Article / 16 August 2017 at 9:55 GMT

Oil looks to EIA for confirmation of current range

Head of Commodity Strategy / Saxo Bank
Denmark
  • WTI and Brent crude prices finding support after retracement
  • EIA report expected to be bullish after API's bigger-than-forecast inventory drop
  • US shale producers need WTI oil price around $50/b to break even, Reuters says
  • Upside potential above $50/b on WTI remains limited as Opec struggle to clear glut

Oil platform
 Oil prices are finding support after dropping from their 
summer rally. Photo: Shutterstock

By Ole Hansen

WTI and Brent crude oil have both found support after retracing 38.2% of the June-to-August rally. Whether that will be enough and thereby confirm oil's current rangebound nature will depend on today's weekly petroleum status report from the US Energy Information Administration (EIA). Another bullish set of data is expected after the American Petroleum Institute reported a bigger-than-expected stock decline yesterday.

During the latest rally, the forward curve flattened again. This occurred as producers once again stepped up their hedging activities once the Calendar-18 contract in WTI crude oil made it back above $50/barrel. According to a recent Reuters report, which analysed financial statements for the second quarter, US shale producers need a WTI price around $50/barrel to break even. 

On that basis, the upside potential above $50/b on WTI remains limited as Opec will struggle to clear the global glut any time soon, with rising prices having the potential of increasing US shale oil production further. 

Brent and WTI crude oil prices have found support after a relatively mild retracement from the June-to-August rally.
Crude oil
Source: Saxo Bank

The return to backwardation in the Brent crude oil prompt spread — first futures month trading higher than the next — has helped push Brent's premium over WTI back above $3/b to levels last seen in December 2015. Investors prefer backwardation as it provides a positive roll carry on long positions. This was seen last week in the Commitments of Traders report for the week to August 8. Funds raised bullish bets on Brent by 58,255 lots, while WTI was cut by 2,253 lots.

Three failed shorting cycles since March have now been replaced by a third long cycle. During the past six weeks up to August 8, funds cut short positions in Brent and WTI by 209,000 lots, while adding 138,000 lots of longs. This has left the net long at 705,000 lots, the highest since early April, which was the peak of the first of the three mentioned long cycles. 

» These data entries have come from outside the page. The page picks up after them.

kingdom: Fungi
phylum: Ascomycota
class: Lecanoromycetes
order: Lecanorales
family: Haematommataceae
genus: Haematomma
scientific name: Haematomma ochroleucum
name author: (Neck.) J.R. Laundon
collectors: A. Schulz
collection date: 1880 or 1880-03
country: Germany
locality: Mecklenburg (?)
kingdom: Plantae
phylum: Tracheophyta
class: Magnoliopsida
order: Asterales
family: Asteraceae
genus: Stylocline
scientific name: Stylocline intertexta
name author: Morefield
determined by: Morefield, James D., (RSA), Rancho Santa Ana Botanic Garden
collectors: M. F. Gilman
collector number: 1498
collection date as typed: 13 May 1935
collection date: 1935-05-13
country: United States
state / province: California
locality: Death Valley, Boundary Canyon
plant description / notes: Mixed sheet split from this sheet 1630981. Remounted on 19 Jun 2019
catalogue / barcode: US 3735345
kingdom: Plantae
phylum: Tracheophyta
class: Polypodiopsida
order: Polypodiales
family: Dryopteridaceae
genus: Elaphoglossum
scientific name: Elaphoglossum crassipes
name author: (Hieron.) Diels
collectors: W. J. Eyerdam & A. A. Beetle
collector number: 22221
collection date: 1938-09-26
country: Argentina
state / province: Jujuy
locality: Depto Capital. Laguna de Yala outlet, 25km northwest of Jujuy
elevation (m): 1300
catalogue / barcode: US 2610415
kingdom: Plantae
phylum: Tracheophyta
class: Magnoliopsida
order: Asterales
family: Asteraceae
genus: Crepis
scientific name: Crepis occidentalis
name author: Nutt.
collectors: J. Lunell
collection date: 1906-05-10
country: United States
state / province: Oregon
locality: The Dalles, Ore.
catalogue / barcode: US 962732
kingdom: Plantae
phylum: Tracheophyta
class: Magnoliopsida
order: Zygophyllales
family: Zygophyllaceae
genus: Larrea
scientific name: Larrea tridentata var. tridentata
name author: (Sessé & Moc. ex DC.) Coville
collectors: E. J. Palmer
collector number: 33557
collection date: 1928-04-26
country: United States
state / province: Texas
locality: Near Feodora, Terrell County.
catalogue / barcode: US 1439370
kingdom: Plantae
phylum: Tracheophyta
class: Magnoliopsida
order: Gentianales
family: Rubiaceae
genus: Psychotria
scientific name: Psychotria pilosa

The limited correction so far has not been big enough to force any major change in positioning. For that to happen WTI crude oil probably needs to slide below $45.40/b and Brent below $48/b.

Speculative positioning in Crude oil
Looking ahead to today's inventory report, the market will once again focus on developments in both crude oil and gasoline stocks. A potential second counter-seasonal increase in gasoline stocks could have a dampening impact on what is expected to be the seventh consecutive weekly drop in oil stocks.

US motorists demand for gasoline tends to slow following the labour day holiday in early September, which usually signals the end of the US driving season. Any signs of this being brought forward may also dampen the positive impact of a strong headline decline in crude stocks. 

DOE data

 
The above-mentioned widening of the discount to Brent crude may have a positive impact on exports, while imports from Opec countries, which slumped by 1 million b/d last week, will also be watched. 

EIA survey and recent results




Updates and comments will be posted below after the release at 1430 GMT 
 

— Edited by John Acher

Ole Hansen is head of commodity strategy at Saxo Bank

16 August
Ole Hansen Ole Hansen
US crude stocks declined by 8.9m barrels last week while gasoline rose by 22k and distillates by 702k. Production jumped to 79k b/d while stocks a Cushing rose by 678k barrels. Imports from Opec countries were higher by 486k b/d. Crude oil trades softer, probably in response to strong production and the expectations of a big drop inventory drop.